Exercise details:
Each line of the data below goes into the copy exactly; pictures do not.

Data provided:
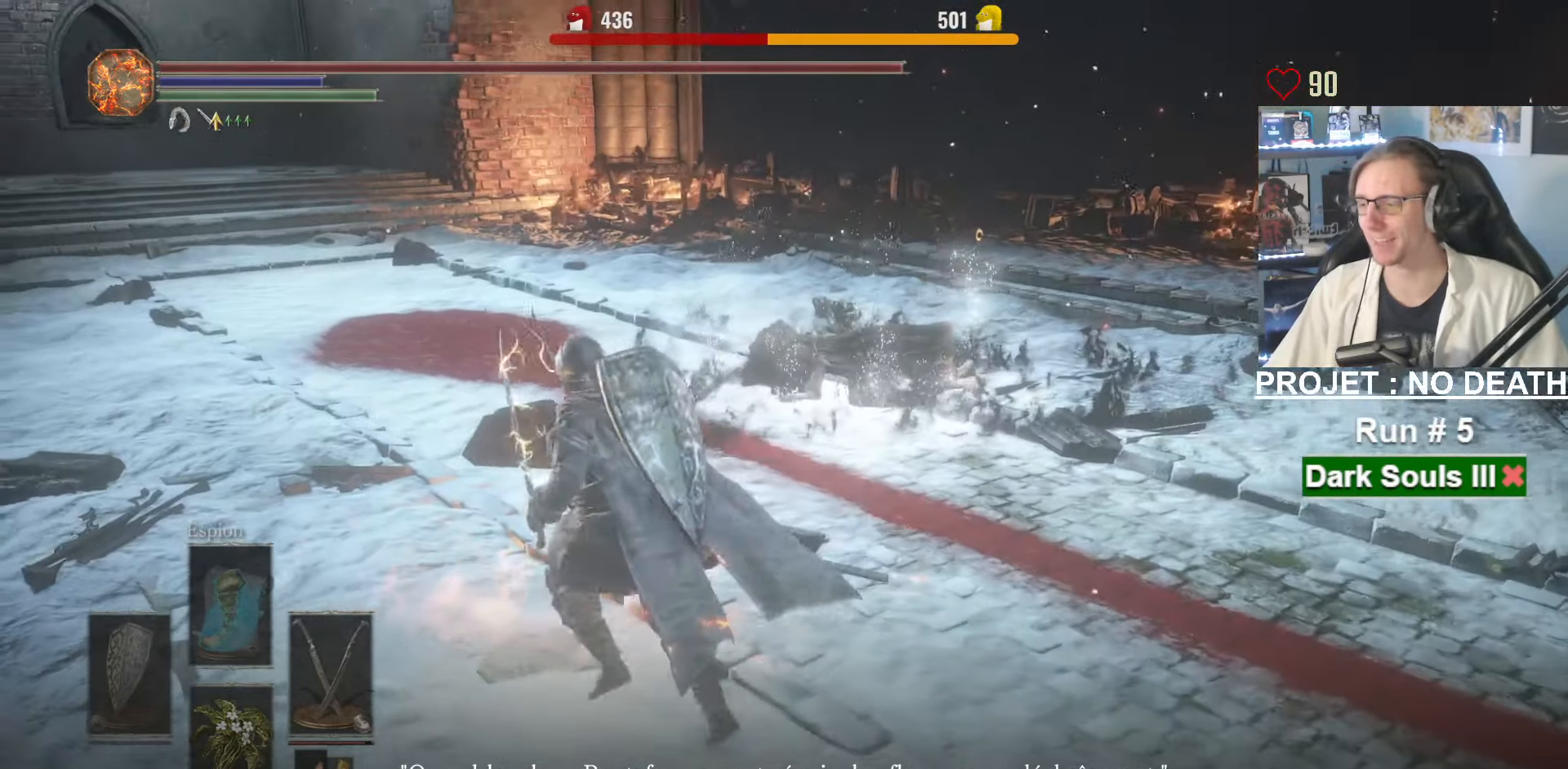
{"keys": ["q", "s"], "mouse": [], "events": [[200, "s", "down"]]}
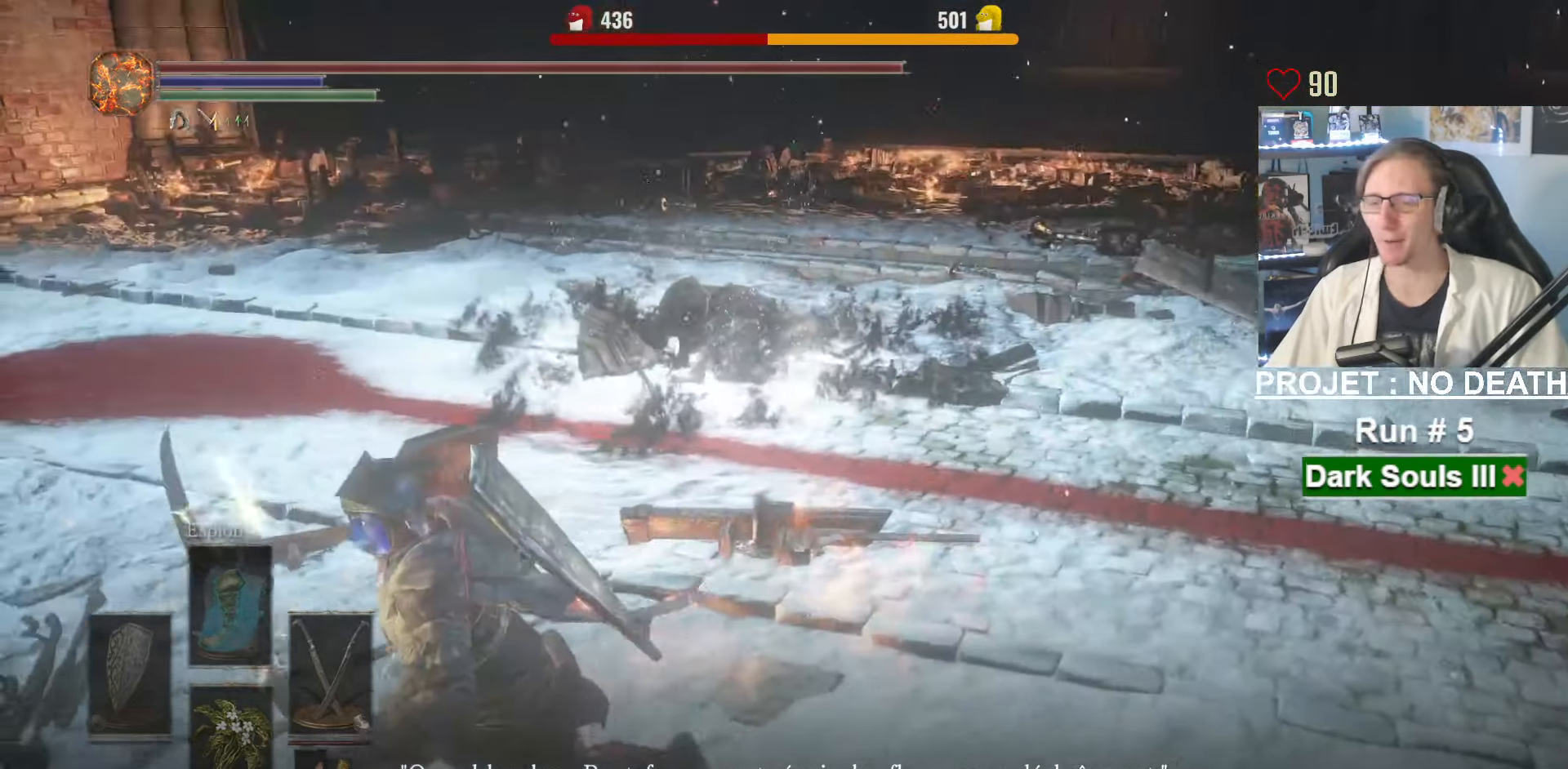
{"keys": ["q", "s"], "mouse": [], "events": [[317, "mouse_wheel", "down"], [450, "mouse_wheel", "up"]]}
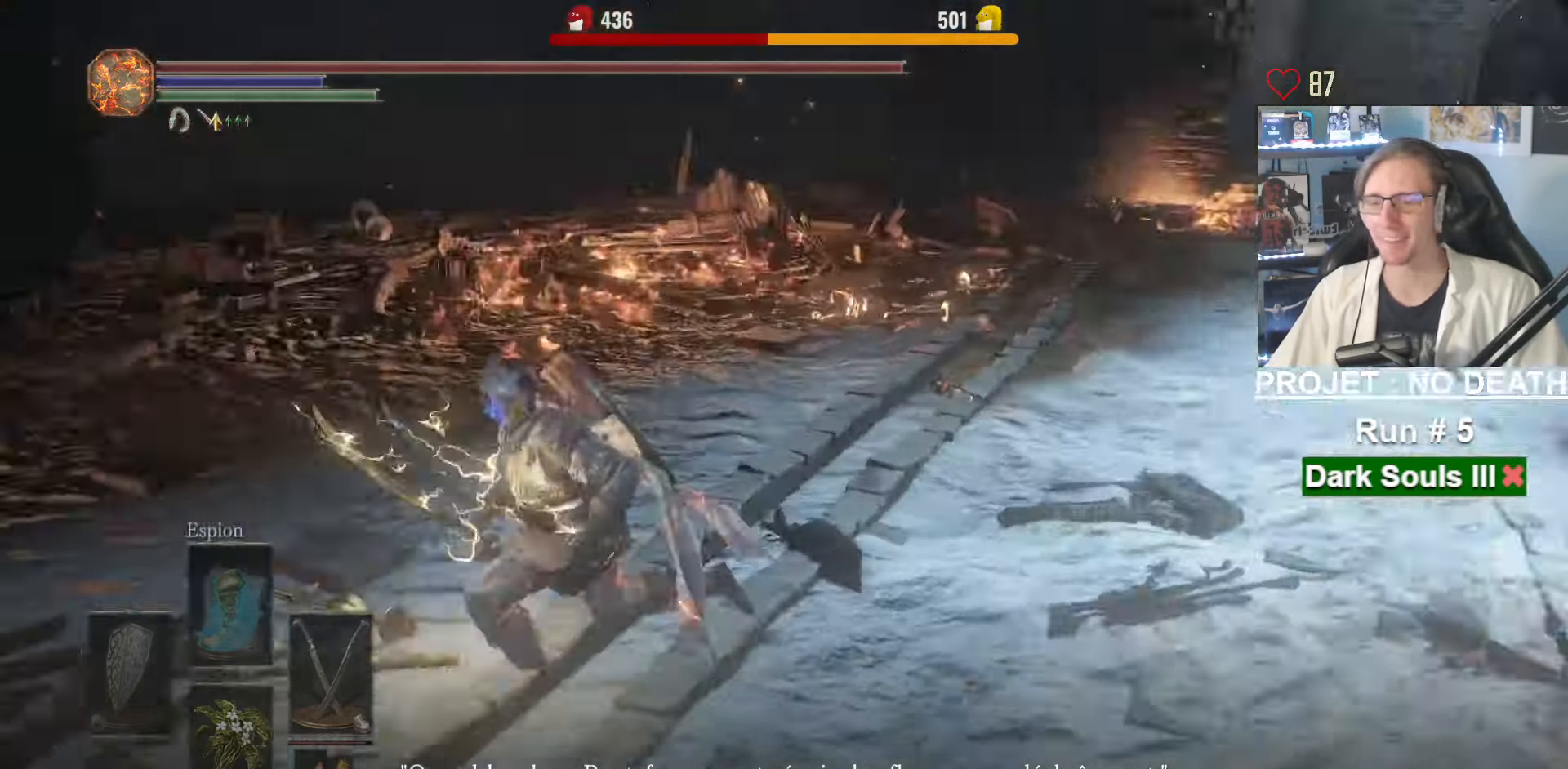
{"keys": ["z"], "mouse": [], "events": [[150, "s", "up"], [233, "q", "up"], [283, "z", "down"]]}
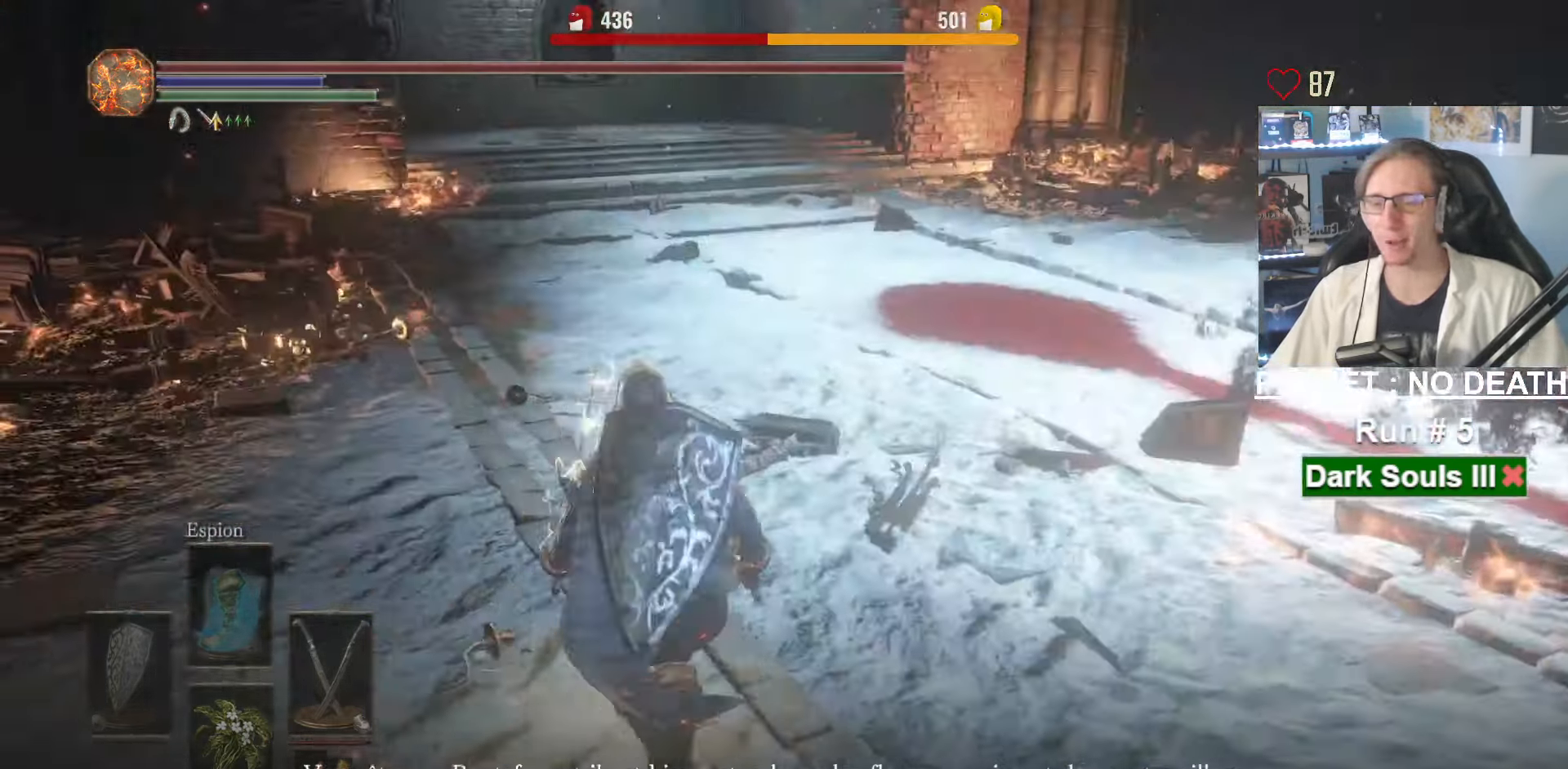
{"keys": ["q", "s"], "mouse": [], "events": [[117, "q", "down"], [200, "z", "up"], [350, "s", "down"]]}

Expected output:
{"keys": ["q", "s"], "mouse": [], "events": [[200, "s", "down"]]}
{"keys": ["q", "s"], "mouse": [], "events": [[317, "mouse_wheel", "down"], [450, "mouse_wheel", "up"]]}
{"keys": ["z"], "mouse": [], "events": [[150, "s", "up"], [233, "q", "up"], [283, "z", "down"]]}
{"keys": ["q", "s"], "mouse": [], "events": [[117, "q", "down"], [200, "z", "up"], [350, "s", "down"]]}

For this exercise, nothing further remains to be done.